ShaneTian opened this issue · comments

def get_lr(self):
last_epoch = max(1, self.last_epoch)
scale = self.warmup_steps ** 0.5 * min(last_epoch ** (-0.5), last_epoch * self.warmup_steps ** (-1.5))
return [base_lr * scale for base_lr in self.base_lrs]

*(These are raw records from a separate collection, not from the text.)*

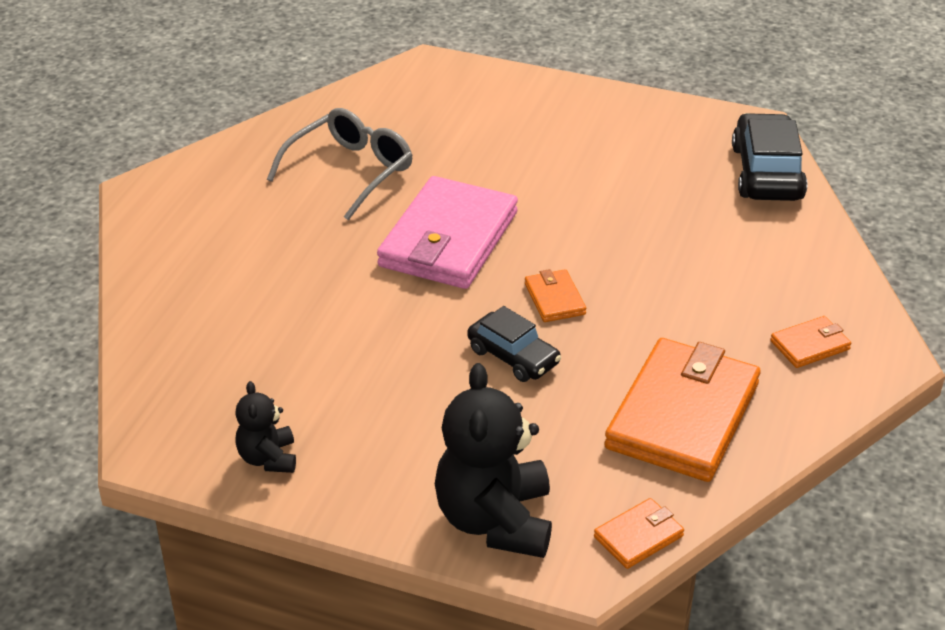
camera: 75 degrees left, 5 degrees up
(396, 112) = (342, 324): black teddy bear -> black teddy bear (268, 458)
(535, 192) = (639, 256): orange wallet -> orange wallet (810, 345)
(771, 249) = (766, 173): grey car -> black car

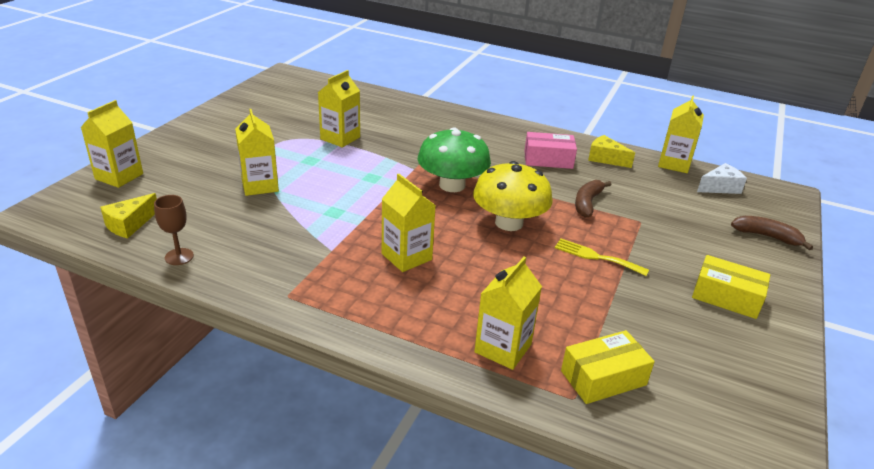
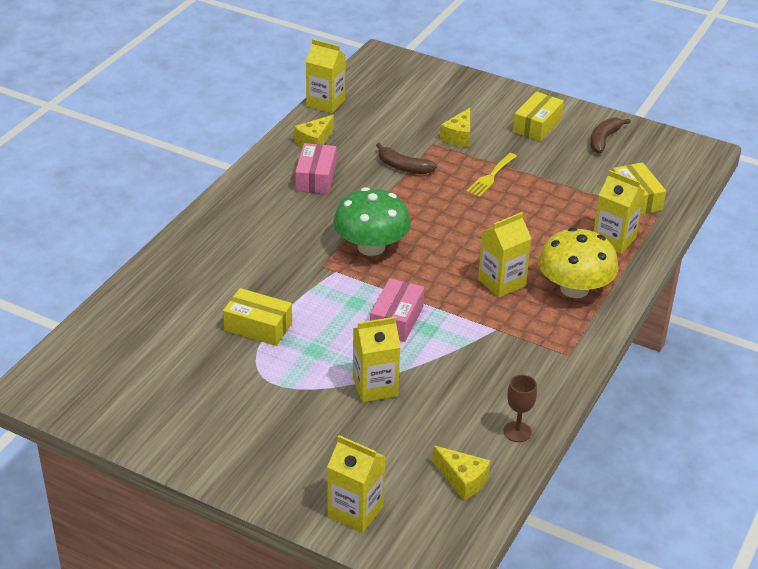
camera: 85 degrees left, 5 degrees up
(340, 138) = (258, 327): yellow carton -> yellow box
(347, 196) = (397, 320): none -> pink box
(509, 223) = (440, 217): yellow mushroom -> yellow mushroom (574, 288)
(664, 238) = (459, 136): none -> yellow cheese
(720, 187) = (372, 88): white cheese -> none
(767, 236) = (452, 85): brown banana -> brown banana (604, 139)

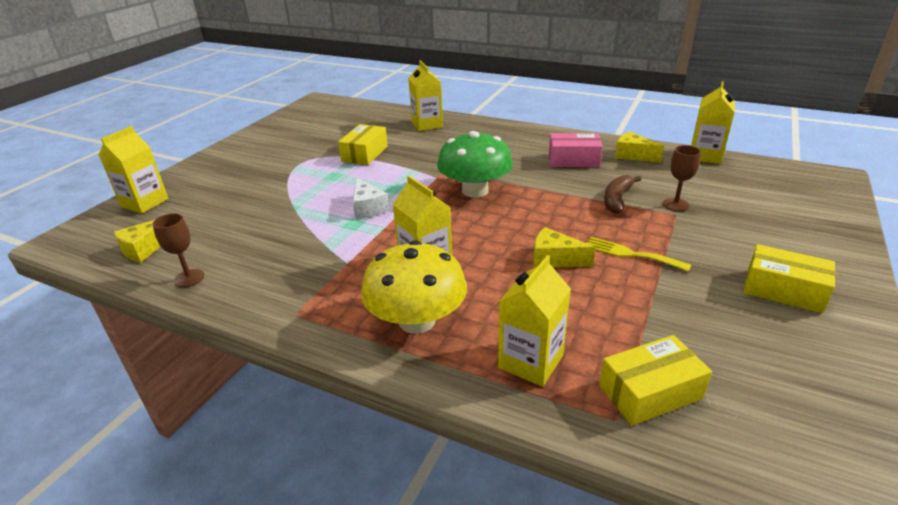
camera: 90 degrees right, 5 degrees down
(375, 386) = (281, 203): yellow carton -> yellow carton (427, 124)
(397, 320) = (367, 208): pink box -> white cheese
(416, 140) = (675, 204): none -> brown goblet
(459, 136) = (704, 230): yellow cheese -> yellow cheese (554, 259)
(604, 139) = (801, 359): brown banana -> none

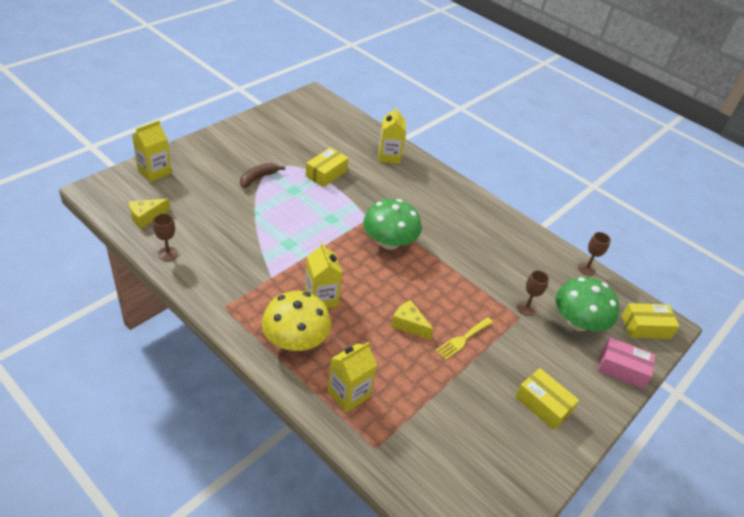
camera: 10 degrees right, 10 degrees up
(367, 208) = (305, 232): white cheese -> none
(573, 160) = (480, 236): pink box -> pink box (622, 369)
(617, 199) = (487, 288): brown banana -> brown banana (258, 178)
(631, 254) = (463, 339): yellow fork -> yellow fork turned 90 degrees counterclockwise
(633, 155) = (530, 248): yellow cheese -> none
(650, 392) = (405, 439): yellow box -> yellow box (645, 327)
(705, 155) = (586, 268): yellow carton -> brown goblet
(741, 201) = (578, 322): none -> green mushroom

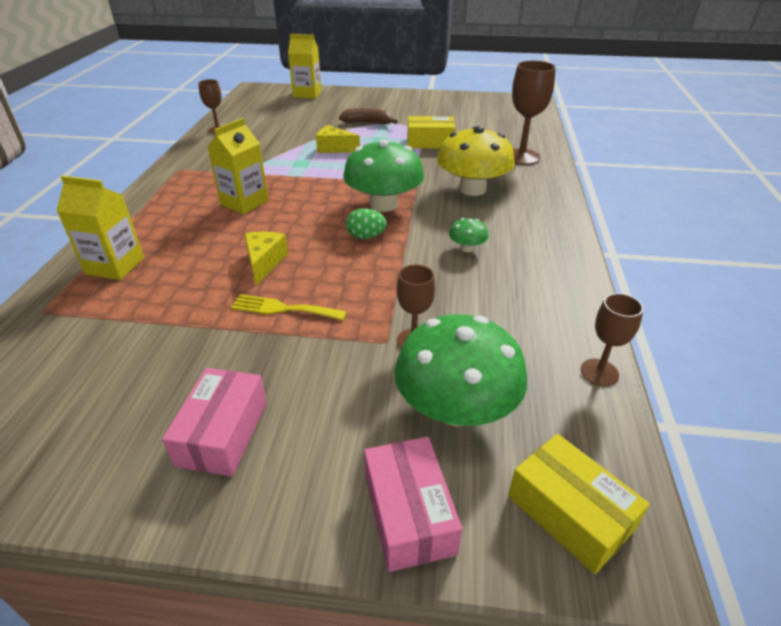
camera: 60 degrees right, 5 degrees down
(146, 217) = (250, 110): yellow cheese -> yellow cheese (334, 148)
(295, 340) = (169, 212): yellow mushroom -> yellow mushroom (472, 189)
(389, 156) = (521, 157): yellow carton -> brown goblet
(419, 270) = (366, 237): none -> green egg
(466, 242) = (467, 248): none -> green mushroom
(543, 405) = (222, 433): yellow box -> pink box

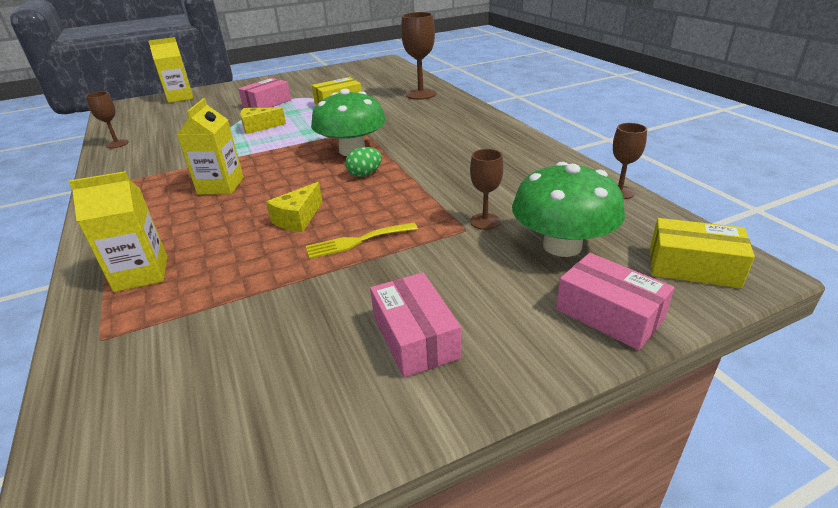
camera: 30 degrees left, 5 degrees down
(264, 262) = (298, 219): yellow cheese -> yellow cheese turned 120 degrees counterclockwise
(368, 123) = (267, 103): brown banana -> pink box
(467, 248) = (451, 156): green mushroom -> none
(472, 189) = (409, 122): yellow mushroom -> none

The custom NoamLR results in same LR in the first two steps, like:

warmup_steps = 10
lr = 0.01
  • step -- before (current step LR) -- after (next step LR)
  • 0 -- 0.001 -- 0.001
  • 1 -- 0.001 -- 0.002
  • 2 -- 0.002 -- 0.003

There are two ways to fix this:

  • last_epoch = self.last_epoch + 1, like ESPnet
    def get_lr(self): 
        last_epoch = self.last_epoch + 1
        scale = self.warmup_steps ** 0.5 * min(last_epoch ** (-0.5), last_epoch * self.warmup_steps ** (-1.5)) 
        return [base_lr * scale for base_lr in self.base_lrs] 
  • use LambdaLR directly
    noam_scale = lambda epoch: (warmup_steps ** 0.5) * min((epoch + 1) ** -0.5, (epoch + 1) * (warmup_steps ** -1.5))
    scheduler = torch.optim.lr_scheduler.LambdaLR(optimizer, lr_lambda=noam_scale)

Of course, the above two approaches are equivalent.